_Selected extract_.

- - -

# Wavering- First piece for orchestra (recording)



## MJTTOMB (Dec 16, 2007)

Hi TC!

I'm posting this somewhat apprehensively, since I'm not completely satisfied with this work, but I hope you will find something in it that you enjoy. I wrote it during the spring semester-I will avoid going into too much detail about what the piece is "about" (realistically it is probably "about" nothing, and probably not even in a poetic way)-will only say that it involves some recursion/small-scale gesture mirrored in the larger form of the work. Some things have been revised since the reading, namely the removal of the distracting piccolo part during the long oboe solo.

Hoping you can find something herein that pleases you! Looking forward to hearing your thoughts


__
https://soundcloud.com/sunapsis%2Fwavering


----------



## Aramis (Mar 1, 2009)

- - -

_Provided data_.

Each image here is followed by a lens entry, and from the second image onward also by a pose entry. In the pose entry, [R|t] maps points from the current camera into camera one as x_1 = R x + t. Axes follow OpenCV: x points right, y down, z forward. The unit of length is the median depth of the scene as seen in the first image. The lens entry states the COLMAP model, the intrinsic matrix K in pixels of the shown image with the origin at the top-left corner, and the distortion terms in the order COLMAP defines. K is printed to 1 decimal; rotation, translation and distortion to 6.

- - -

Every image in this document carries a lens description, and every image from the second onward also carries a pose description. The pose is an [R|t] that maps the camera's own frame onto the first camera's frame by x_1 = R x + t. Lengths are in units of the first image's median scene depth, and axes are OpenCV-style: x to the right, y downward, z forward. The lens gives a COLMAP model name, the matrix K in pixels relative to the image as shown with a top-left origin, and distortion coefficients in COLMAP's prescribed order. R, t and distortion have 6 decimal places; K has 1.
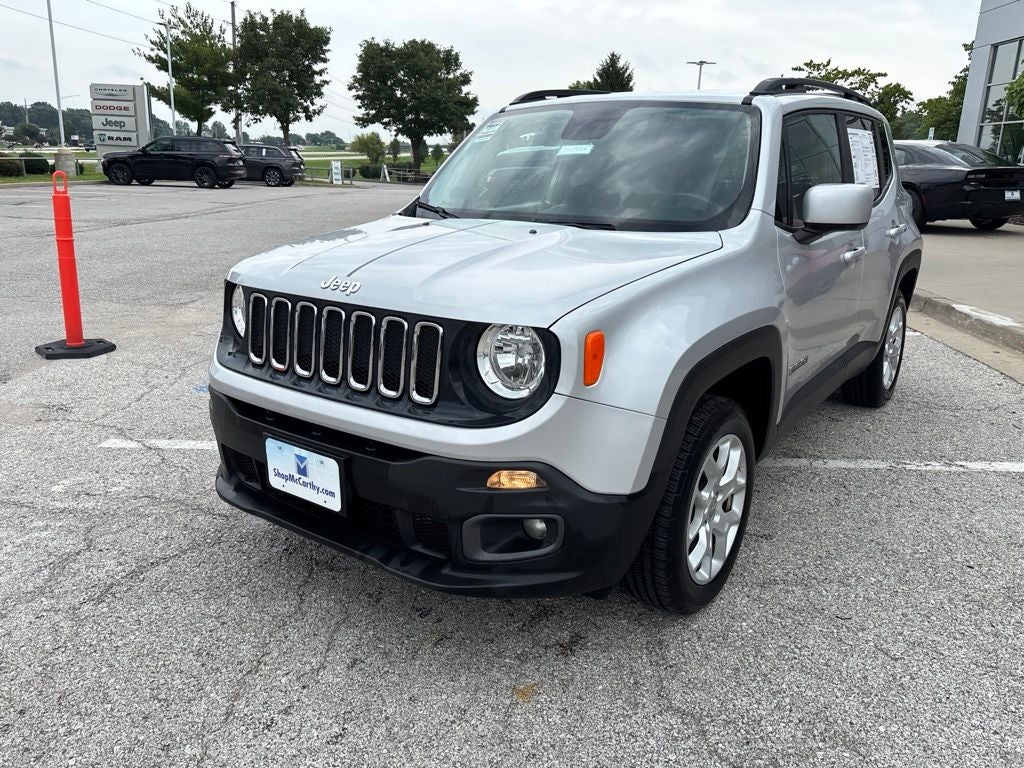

- - -

_Tasks and exercises_.
A. In the forum thread about the orchestral piece Wavering, what was removed in the revision made since the reading?
B. Carry on the forum thread about the orchestral piece Wavering from where it stops.

_Results_.
A. The distracting piccolo part during the long oboe solo.

B.
The first three minutes made me think of typical scene in a movie where a guy is opening a door to enter somewhere and the music sets up a feeling of tension, suggesting that some thrilling mystery is going to be discovered inside. The guy in your piece was opening it very slowly, so much that the tension stopped being tense, and there was no thrilling discovery. You said it's "about nothing", but to me it sounds extremely descriptive, narrative and entirely lacking of pure music quality. Sure, much more advanced with harmony and instrumentation than the average movie soundtrack, but still feeling like a soundtrack for a movie never made. Which I don't like, but perhaps is a positive quality to you.


----------



## appoggiatura (Feb 6, 2012)

*edit* double post


----------



## appoggiatura (Feb 6, 2012)

Great! I love the atmosphere! Mysterious... Kind of, like a movie soundtrack but more 'impressionistic'.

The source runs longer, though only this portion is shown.